Lindsay Yeager was studying abroad with the University of Delaware in Tanzania in January 2014 when she met a particularly extraordinary woman named Maggie Duncan Simbeye.
Simbeye is the founder of the Dare Women’s Foundation, a Tanzanian nonprofit actively working to improve the health and agency of women in rural Northern Tanzania. She’s also one of the only female safari guides in that country.
It was on one of those safaris that Yeager and Simbeye met. Yeager said they became close.
“I was asking her tons and tons of questions, and she would tell me about life as a woman in Tanzania,” said Yeager. “She mentioned many rural women don’t have access to feminine hygiene products.”
My goal is to empower women to do this themselves rather than donating and creating a source of dependency.
Yeager was intrigued. She wanted to know more.
“She was telling me how a lot of girls have a really difficult time attending school during menstruation without pads,” she said. “I would picture this little smart girl who loved learning and going to school but couldn’t go because she had her period. It’s so unfair.”
So Yeager decided to help through the Dare Women Foundation’s reusable pads project. Almost immediately, she began looking into ways to help from the U.S., where she found one volunteer who was manufacturing the pads and donating them to Tanzania. But that wasn’t enough.
“The next step was to turn it into a sustainable business,” said Yeager. “Redesigning the pads, figuring out how to get the fabric [to Tanzania] and have women employed and making the pads there rather than us making them here and donating them.”
Now, Yeager has assembled a team here in the U.S. — Morgan Lehr, Jaime Mayer, Lisa McBeth, Brenda Crowley, Lydia Gray and Laura Crepeau, with the all-important guidance of Simbeye from Tanzania.
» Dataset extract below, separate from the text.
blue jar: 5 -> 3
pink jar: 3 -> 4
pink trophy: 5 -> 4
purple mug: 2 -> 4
Simbeye’s role remains pivotal.
“My goal is to always listen to what women in Tanzania want,” said Yeager. “My goal is to empower women to do this themselves rather than donating and creating a source of dependency.”
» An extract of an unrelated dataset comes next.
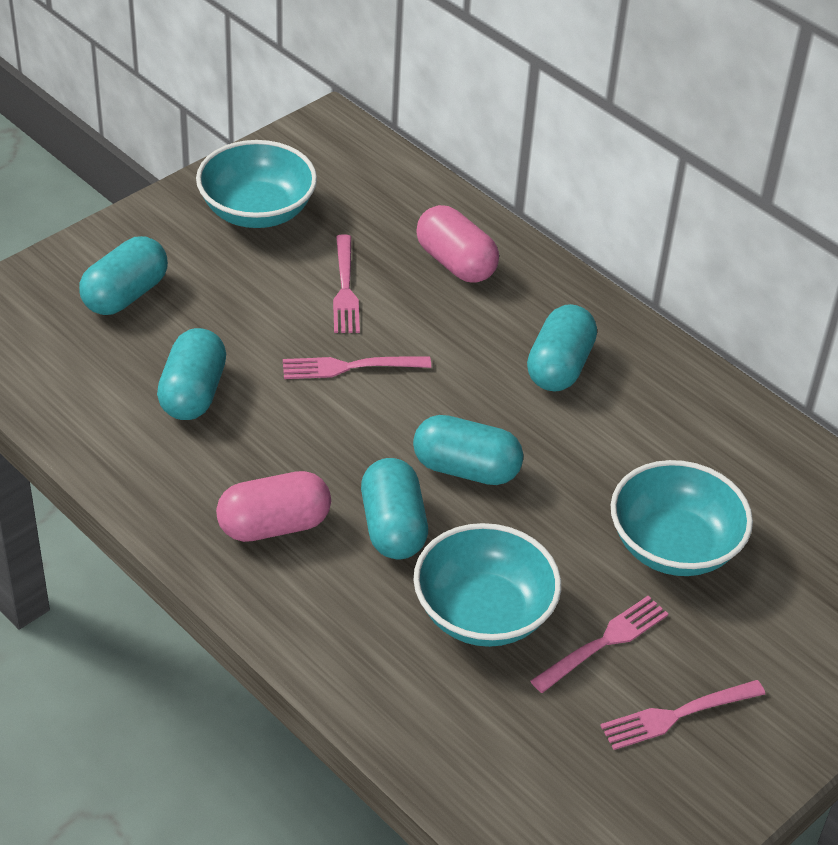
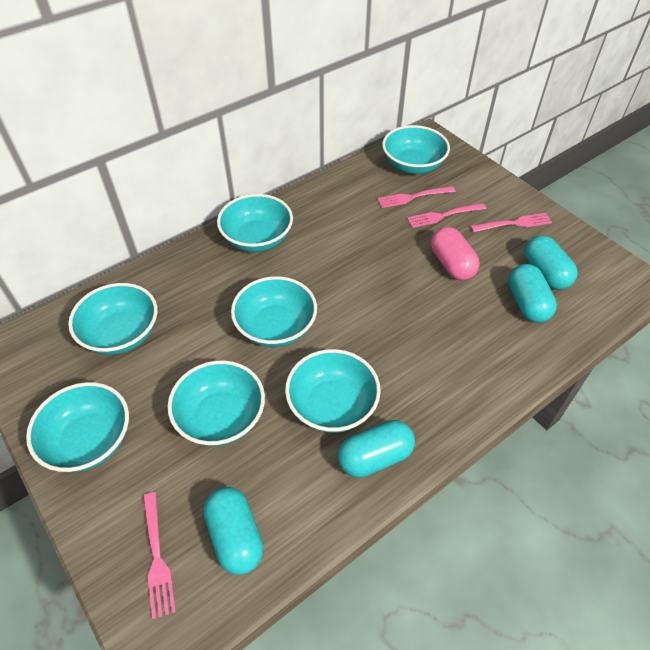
pink capsule: 2 -> 1
turquoise bowl: 3 -> 7
turquoise capsule: 5 -> 4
After receiving help with exposure, networking and funding opportunities from UD’s Horn Program in Entrepreneurship, Yeager started a crowdfunding campaign for the project through Chuffed with a goal of $10,000.
Ready to be manufactured en masse by Tanzanian women, the product is out of the prototyping phase — Yeager would know. She uses them herself.
“I do not feel comfortable telling others to use these pads if I have not tried them out myself,” she said. “These pads would be a great solution for women anywhere in the world, regardless if we have access to feminine hygiene products or not.”